More than a month after being fired, the objections and evidence had finally become too much for Ford to ignore. In late June, the company sent Kromm checks for five weeks of lost wages, and formally offered him his job back. He refused thanks to the disrespect he experienced, instead finding a new job in his hometown of Kenosha, Wisconsin. He had spent the last 11 years regularly commuting between the two, renting a Louisville, Kentucky apartment. He now makes more money while no longer needing to regularly travel. Still, he said he would rather have just continued on in the job he enjoyed, up until the moment his employer suddenly stabbed him in the back for no good reason.

“Looking back, I just think that I would have been happy to pay for that cookie again, just pay for it twice,” he said. “I liked the people I worked with. I think we made a great product. If I could somehow go back two months and just avoid this, I would. I was very happy doing what I was doing. I liked working at Ford.”

The incident leading to Kurt Kromm’s firing was so absurd and tone deaf, one has to wonder if the company is simply welcoming such instances as justified excuses they can use to fire a union worker, presumably to then bring in a more inexpensive, less experienced replacement. Indeed, one of the plant’s other employees, 34-year Ford electrician Victoria Thomas, a friend of Kromm’s, told Shifting Gears that she knew other workers who had been terminated under the same type of theft accusations, and that she has also experienced the Aramark machines glitching.

“You’ll turn around and want your receipt and you can’t get one,” Thomas said. “It acts like it’s declining or won’t process and then it sometimes does. I’d know it went through because my bank Navy Federal would show on the phone when I made a purchase. But the payment kiosk would say it’s not processed and asking me to scan my card again. People have even tried to reach out to Aramark to say, ‘The machine took my money.’ I don’t want an issue so I avoid that room. I have friends who were terminated because they bought a $2 drink.
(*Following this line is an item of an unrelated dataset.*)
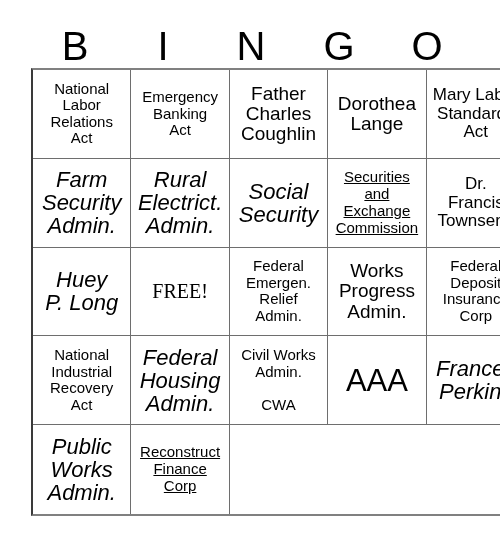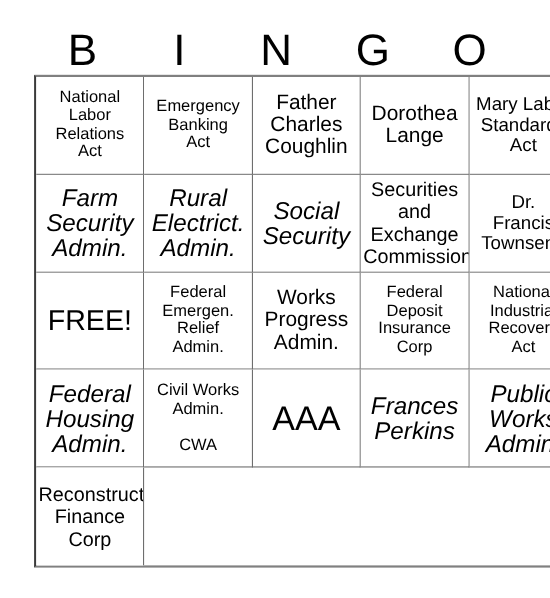"Securities" .sz-xs { font-size: 18px -> 15px; text-decoration: none -> underline }
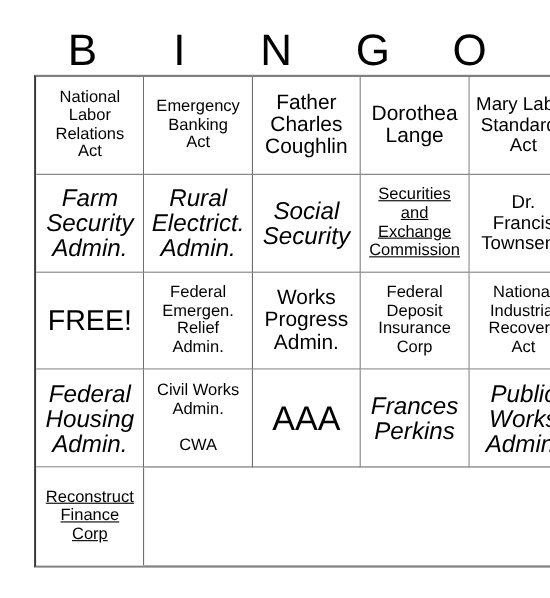"Huey" div.bingo-cell { html: none -> <div> <span>Huey P. Long</span> </div> }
Kurt was the only one who had documentation and he fought it.”

It’s such a powerfully dystopian story, to lose a valued, high-earning job because you happen to be employed by an uncaring, robotic mega-corporation that is so laser focused on its self-imposed business strictures, that it’s entirely incapable of actually considering the human stories of the employees who make its billions in revenue possible. This all happened because of a single cookie. A cookie! The minutia of the supposed infraction that drove such a consequential decision in this man’s life cannot be overstated. He understandably can’t get over it himself.

“They said they had zero tolerance for theft, and that this has happened to five people they’ve had to terminate,” Kromm said. “I looked at my rep and said, ‘Really? Are you shitting me?’ I said, ‘If you wanted to get rid of me, you could’ve just asked. I’d quit. Why are you doing this over a cookie?'”
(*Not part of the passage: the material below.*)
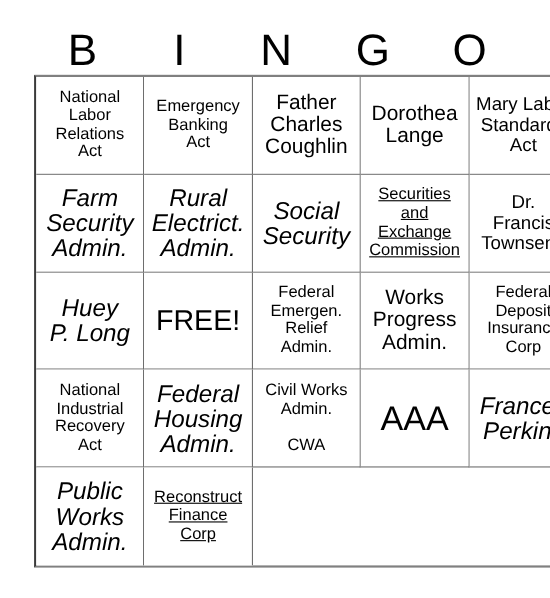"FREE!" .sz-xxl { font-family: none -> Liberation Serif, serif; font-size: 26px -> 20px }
Why indeed? How many cookies is the average employee’s life worth, to the likes of Ford? How many cookies would it take to cost you your own job? What happens if, god forbid, you accidentally don’t pay for a muffin? Does a SWAT team come and abduct your entire family? On the plus side, we now have a new measuring stick for job security: Would your employer/bosses fire you over a $2 cookie, or do you work for people who view you as a human being?